For a known number of columns the table you describe - which is not actually an average, it is a count - can be done using IF
:
SELECT Product,
SUM(IF(VisitDayBeforePurchase = 0, 1, 0)) AS Day0,
SUM(IF(VisitDayBeforePurchase = 1, 1, 0)) AS Day1,
SUM(IF(VisitDayBeforePurchase = 2, 1, 0)) AS Day2
FROM yourtable
GROUP BY Product;
Essentially, I want to see an average number of visits somebody visits the website X days before a purchasing a specific product. i.e. sum(visits)/sum(uniqueVisitors) per product per days before visit
This is a different request. You can do this by adding (or replacing) a column
SELECT Product,
AVG(VisitDayBeforePurchase) AS AverageDays
FROM yourtable
GROUP BY Product;
This gives you all (you can see it in action here).
SELECT Product,
SUM(IF(VisitDayBeforePurchase = 0, 1, 0)) AS Day0,
SUM(IF(VisitDayBeforePurchase = 1, 1, 0)) AS Day1,
SUM(IF(VisitDayBeforePurchase = 2, 1, 0)) AS Day2,
AVG(VisitDayBeforePurchase) AS AverageDays
FROM yourtable
GROUP BY Product;
Accounting for multiple visitors
In a nutshell: it's complicated, and maybe it's best not done at all.
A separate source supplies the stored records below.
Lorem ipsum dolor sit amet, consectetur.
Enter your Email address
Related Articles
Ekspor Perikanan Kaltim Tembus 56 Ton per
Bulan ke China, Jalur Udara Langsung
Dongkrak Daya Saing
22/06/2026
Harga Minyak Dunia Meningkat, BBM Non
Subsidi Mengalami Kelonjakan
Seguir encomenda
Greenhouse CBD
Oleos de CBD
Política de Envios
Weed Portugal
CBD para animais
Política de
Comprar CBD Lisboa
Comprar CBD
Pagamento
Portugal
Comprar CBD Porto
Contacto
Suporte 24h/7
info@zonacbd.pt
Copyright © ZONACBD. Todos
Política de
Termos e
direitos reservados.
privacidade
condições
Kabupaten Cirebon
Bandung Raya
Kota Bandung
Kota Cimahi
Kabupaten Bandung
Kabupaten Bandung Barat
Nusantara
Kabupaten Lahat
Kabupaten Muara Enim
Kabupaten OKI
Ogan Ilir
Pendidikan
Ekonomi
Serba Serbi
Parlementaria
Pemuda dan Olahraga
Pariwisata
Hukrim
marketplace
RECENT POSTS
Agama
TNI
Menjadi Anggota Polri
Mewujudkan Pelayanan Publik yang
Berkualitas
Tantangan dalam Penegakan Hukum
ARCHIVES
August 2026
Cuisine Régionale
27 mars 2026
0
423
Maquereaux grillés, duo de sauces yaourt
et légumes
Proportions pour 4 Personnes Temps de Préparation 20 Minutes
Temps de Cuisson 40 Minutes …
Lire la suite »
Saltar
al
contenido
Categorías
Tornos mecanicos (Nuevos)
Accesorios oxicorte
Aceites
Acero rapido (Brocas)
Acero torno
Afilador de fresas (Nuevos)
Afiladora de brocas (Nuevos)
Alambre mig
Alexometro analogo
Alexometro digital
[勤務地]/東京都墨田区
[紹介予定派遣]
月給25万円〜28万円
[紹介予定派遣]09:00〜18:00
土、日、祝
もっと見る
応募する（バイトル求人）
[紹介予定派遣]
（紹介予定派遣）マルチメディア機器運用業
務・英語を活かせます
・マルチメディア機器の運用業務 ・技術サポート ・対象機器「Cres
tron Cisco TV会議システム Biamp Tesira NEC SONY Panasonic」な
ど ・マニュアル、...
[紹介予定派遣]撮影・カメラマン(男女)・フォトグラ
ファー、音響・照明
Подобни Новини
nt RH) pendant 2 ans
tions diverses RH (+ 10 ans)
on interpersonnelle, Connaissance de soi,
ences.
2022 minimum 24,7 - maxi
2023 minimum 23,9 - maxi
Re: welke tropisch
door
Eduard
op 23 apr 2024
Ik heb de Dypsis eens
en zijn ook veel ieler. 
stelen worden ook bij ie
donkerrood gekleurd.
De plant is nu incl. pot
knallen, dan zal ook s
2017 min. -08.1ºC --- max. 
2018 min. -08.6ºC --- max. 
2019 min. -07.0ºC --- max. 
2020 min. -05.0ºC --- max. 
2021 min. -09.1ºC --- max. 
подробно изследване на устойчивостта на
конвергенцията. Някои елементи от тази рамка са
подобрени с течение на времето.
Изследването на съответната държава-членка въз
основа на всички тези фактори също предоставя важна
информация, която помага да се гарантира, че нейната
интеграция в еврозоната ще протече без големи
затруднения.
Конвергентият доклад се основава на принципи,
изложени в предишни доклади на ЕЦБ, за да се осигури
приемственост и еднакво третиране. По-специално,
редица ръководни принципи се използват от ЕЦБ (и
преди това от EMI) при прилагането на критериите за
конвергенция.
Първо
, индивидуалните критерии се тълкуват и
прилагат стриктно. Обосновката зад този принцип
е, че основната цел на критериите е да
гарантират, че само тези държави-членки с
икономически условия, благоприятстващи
Say we have a product that gets viewed twice (or more) by the same visitor, then we do not want to count these as separate visits. If mr. X visited the site three days, two days, and on the day of purchase, what do we do?
At first sight we might think to only count the last visit. But we would get an obvious unintended consequence: since you have to visit the site to purchase an item on the site, then the last visit before the purchase is the visit whereby you made the purchase, and so it will always be zero days before the purchase itself. In the same hour and minute, even, possibly. While it is possible to consider the last visit, it would give us worthless results.
Considering the first visit also has the unintended consequence of overlooking repeated purchases, so that our best repeated customers will actually be considered as being the most diddling and indecisive.
So one would have to consider, for instance, only the day intervals actually tabulated with SUM, and then do something:
VisitorID ProductID VDBeforeP
42 137 3
42 137 2
41 137 2
But what to do? If we consider only one record for visitor 42, whatever we do we end up with an incorrect result, either too optimistic on average, or too pessimistic on average. We can consider user 42's average, which gives 2.5 for user 42 with weight one (instead of two), so in comparison with the "brute average" (solution above) we sort of consider repeated customers a bit less.
To do so, we use a SUBSELECT
: we obtain the averaged data with only one Visitor and Product for each data point
SELECT VisitorID, Product, AVG(VisitDayBeforePurchase) AS VisitDayBeforePurchase
FROM visits GROUP BY VisitorID, Product;
and this will yield a table with the same format as the original one, but with averaged data. And it will never work because the original query only verified integer numbers of days, and 2.5 is neither 2 nor 3. So we have to make either an optimistic or pessimistic correction; this is the optimistic
SELECT VisitorID, Product, FLOOR(AVG(VisitDayBeforePurchase)) AS VisitDayBeforePurchase
FROM visits GROUP BY VisitorID, Product;
while the pessimistic would use FLOOR(1.0+AVG...
. A compromise would be to use ROUND
.
Now we repeat the query:
SELECT Product,
SUM(IF(V = 0, 1, 0)) AS Day0,
SUM(IF(V = 1, 1, 0)) AS Day1,
SUM(IF(V = 2, 1, 0)) AS Day2,
AVG(BetterV) AS AverageDays
FROM (
SELECT VisitorID,
Product,
ROUND(AVG(VisitDayBeforePurchase)) AS V,
AVG(VisitDayBeforePurchase) AS BetterV
FROM visits GROUP BY VisitorID, Product
) AS grouped
GROUP BY Product;
A working example can be also found here
Map-Reduce
To run the above in a map-reduce environment you would need two stages: a map stage to directly output VisitorID, Product and VisitDayBeforePurchase, and a reduce stage to group by key (VisitorID, Product) and output those and the V (and BetterV?) calculation results.
This gets fed to a new reduce stage that performs averages on the V's.